Auch die NATO wird für Belarus nicht in den Krieg eintreten
Tichanowskajas Kabinett, die einzige halbwegs legitime Vertretung der Belarussen in der Welt, könnte in einer solchen Situation zur vollwertigen Exilregierung werden. Im Westen und selbst in der Ukraine würde die Anerkennung dieser Regierung keinerlei Aufwand bedeuten. Eher im Gegenteil, sie kann dem Kampf der Belarussen behilflich sein, ihnen Hoffnung geben, die Unabhängigkeit wiederzuerlangen. Eine ähnliche Rolle spielten die Exilregierungen Polens und Frankreich während der Besatzung ihrer Länder durch die Nationalsozialisten. Sie gaben den Menschen Kraft im Kampf und ermöglichten eine effektive Koordinierung der Aktivitäten vom Ausland aus. Was die Hebel und Druckmittel angeht, so wurden gegenüber Russland bereits beispiellos harte Sanktionen verhängt. Im Falle eines „Anschlusses“ von Belarus würden diese natürlich noch einmal verstärkt. Doch das würde den Kreml kaum zum Umdenken bewegen. Auch die NATO wird für Belarus nicht in den Krieg eintreten, da der Wunsch, einen dritten Weltkrieg zu verhindern, dort viel größer ist als die Sorge um die Souveränität eines Landes, das viele ohnehin seit Langem für einen Verbündeten Moskaus halten. Doch falls der Widerstand in Belarus umfassenden Charakter und vor allem bewaffnete Form annimmt, wäre die Wahrscheinlichkeit hoch, dass er als Komplex mit dem Widerstand in der Ukraine wahrgenommen würde. Und dies kann Möglichkeiten für die Unterstützung mit Waffen eröffnen.
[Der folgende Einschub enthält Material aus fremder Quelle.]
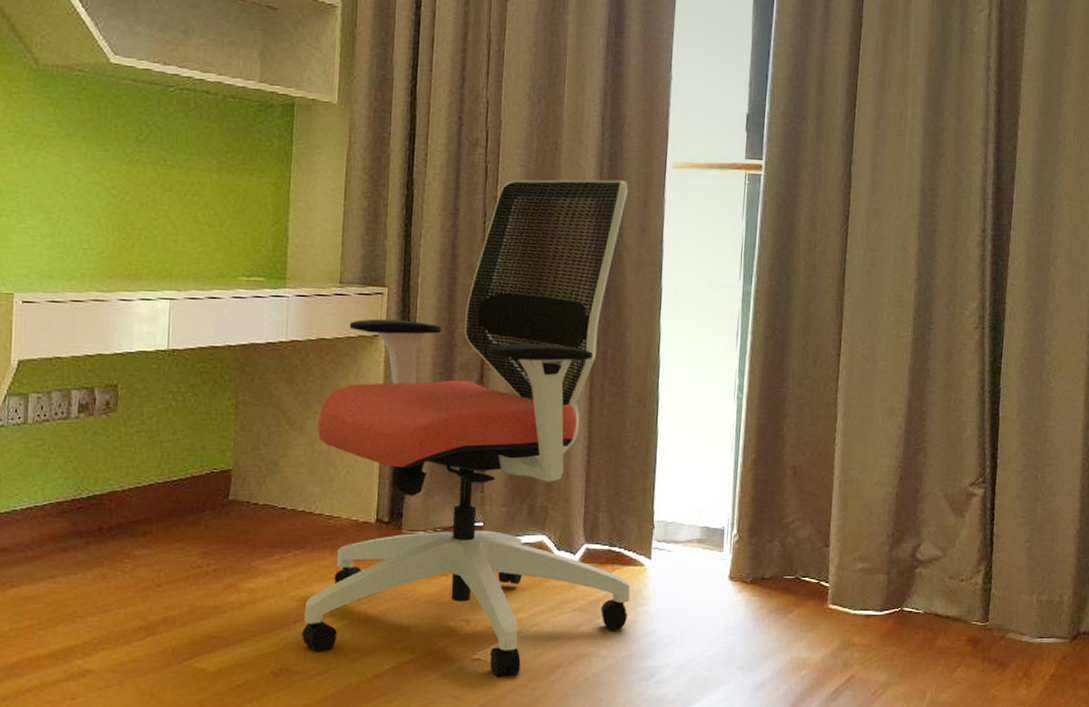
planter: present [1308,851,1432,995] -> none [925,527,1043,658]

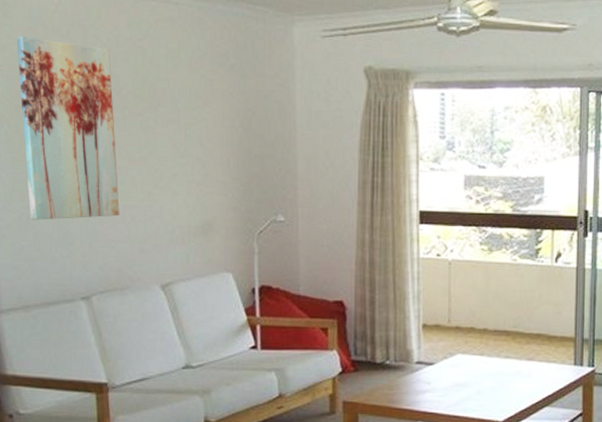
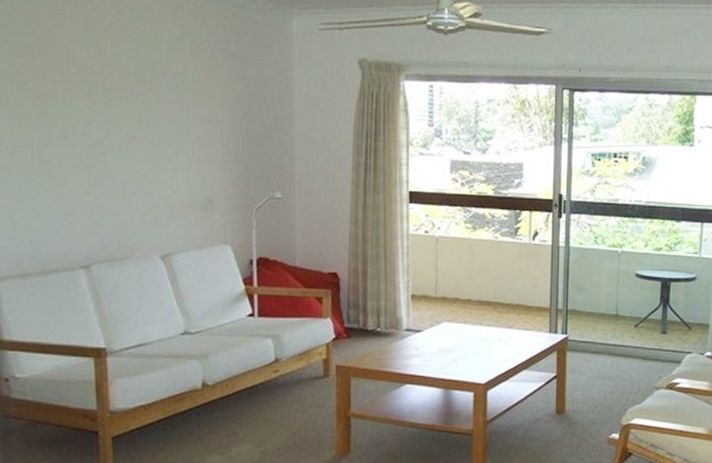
wall art: present [16,36,120,220] -> none [18,16,120,192]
Die belarussischen Partisanen werden wohl kaum Panzer oder Flugzeuge bekommen, aber eine Lieferung leichter Waffen oder Sprengmaterials ist durchaus vorstellbar. Alles hängt vom Umfang des Widerstandes ab und der klaren, einheitlichen Koordinierung dieses Kampfes durch ein Zentrum als Ansprechpartner. Ein solches Koordinierungszentrum kann durchaus aus den heutigen demokratischen Kräften hervorgehen und sogar einem sich dazu gesellenden Teil der Nomenklatura, der die Okkupation nicht unterstützt.